= Consigne =
Restituez à l'identique les lignes allant de celle qui contient « Можно в аренду, лизинг, трейд-ин » jusqu'à celle qui contient « Decogaleri.com », celle-ci comprise. Ne reprenez pas les images dans votre réponse.

Entrées de la collection

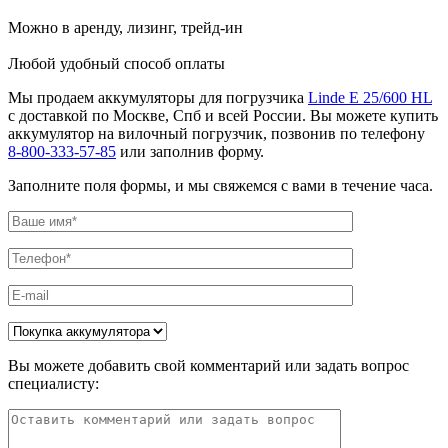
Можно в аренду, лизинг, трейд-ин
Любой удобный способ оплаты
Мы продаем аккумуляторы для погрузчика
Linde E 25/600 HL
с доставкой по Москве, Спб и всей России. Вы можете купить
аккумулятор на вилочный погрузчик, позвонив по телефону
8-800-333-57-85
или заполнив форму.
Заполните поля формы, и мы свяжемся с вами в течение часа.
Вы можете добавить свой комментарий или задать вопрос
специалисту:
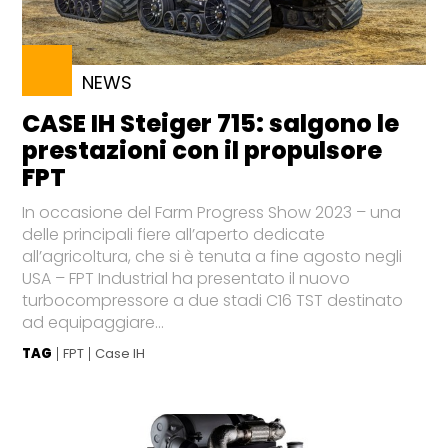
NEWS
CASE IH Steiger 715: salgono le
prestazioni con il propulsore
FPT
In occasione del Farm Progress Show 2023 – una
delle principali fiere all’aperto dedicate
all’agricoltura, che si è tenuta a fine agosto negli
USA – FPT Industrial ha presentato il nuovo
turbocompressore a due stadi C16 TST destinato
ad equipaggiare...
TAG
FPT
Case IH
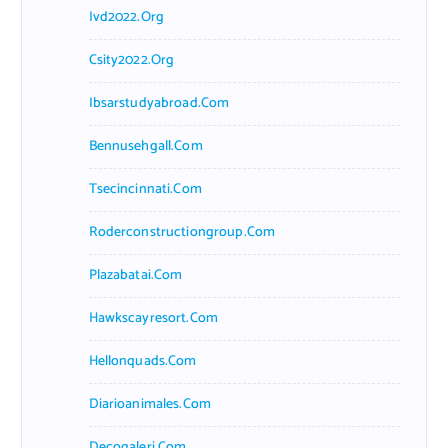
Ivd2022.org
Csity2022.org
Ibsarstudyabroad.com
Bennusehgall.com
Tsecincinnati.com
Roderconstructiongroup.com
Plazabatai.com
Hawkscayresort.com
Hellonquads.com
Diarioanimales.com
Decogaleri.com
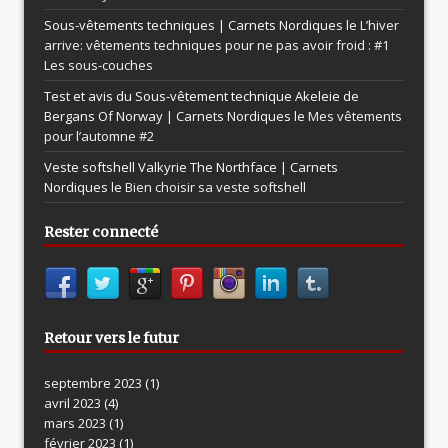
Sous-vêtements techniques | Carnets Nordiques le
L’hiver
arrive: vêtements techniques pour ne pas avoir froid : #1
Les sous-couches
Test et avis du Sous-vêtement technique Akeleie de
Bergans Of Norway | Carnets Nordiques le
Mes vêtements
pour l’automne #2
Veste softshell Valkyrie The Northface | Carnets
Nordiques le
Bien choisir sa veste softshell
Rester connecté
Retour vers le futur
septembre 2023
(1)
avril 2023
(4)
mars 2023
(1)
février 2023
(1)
==
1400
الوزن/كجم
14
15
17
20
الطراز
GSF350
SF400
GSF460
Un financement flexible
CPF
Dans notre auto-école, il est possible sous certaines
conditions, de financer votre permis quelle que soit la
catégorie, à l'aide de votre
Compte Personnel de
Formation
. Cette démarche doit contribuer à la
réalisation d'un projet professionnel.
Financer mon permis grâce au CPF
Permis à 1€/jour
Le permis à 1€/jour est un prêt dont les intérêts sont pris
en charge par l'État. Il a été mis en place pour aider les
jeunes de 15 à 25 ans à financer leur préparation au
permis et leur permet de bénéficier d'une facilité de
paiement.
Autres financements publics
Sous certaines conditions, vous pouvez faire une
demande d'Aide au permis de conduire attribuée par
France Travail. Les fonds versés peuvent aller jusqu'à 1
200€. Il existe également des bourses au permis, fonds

= Corrigé =
Можно в аренду, лизинг, трейд-ин
Любой удобный способ оплаты
Мы продаем аккумуляторы для погрузчика
Linde E 25/600 HL
с доставкой по Москве, Спб и всей России. Вы можете купить
аккумулятор на вилочный погрузчик, позвонив по телефону
8-800-333-57-85
или заполнив форму.
Заполните поля формы, и мы свяжемся с вами в течение часа.
Вы можете добавить свой комментарий или задать вопрос
специалисту:
NEWS
CASE IH Steiger 715: salgono le
prestazioni con il propulsore
FPT
In occasione del Farm Progress Show 2023 – una
delle principali fiere all’aperto dedicate
all’agricoltura, che si è tenuta a fine agosto negli
USA – FPT Industrial ha presentato il nuovo
turbocompressore a due stadi C16 TST destinato
ad equipaggiare...
TAG
FPT
Case IH
Ivd2022.org
Csity2022.org
Ibsarstudyabroad.com
Bennusehgall.com
Tsecincinnati.com
Roderconstructiongroup.com
Plazabatai.com
Hawkscayresort.com
Hellonquads.com
Diarioanimales.com
Decogaleri.com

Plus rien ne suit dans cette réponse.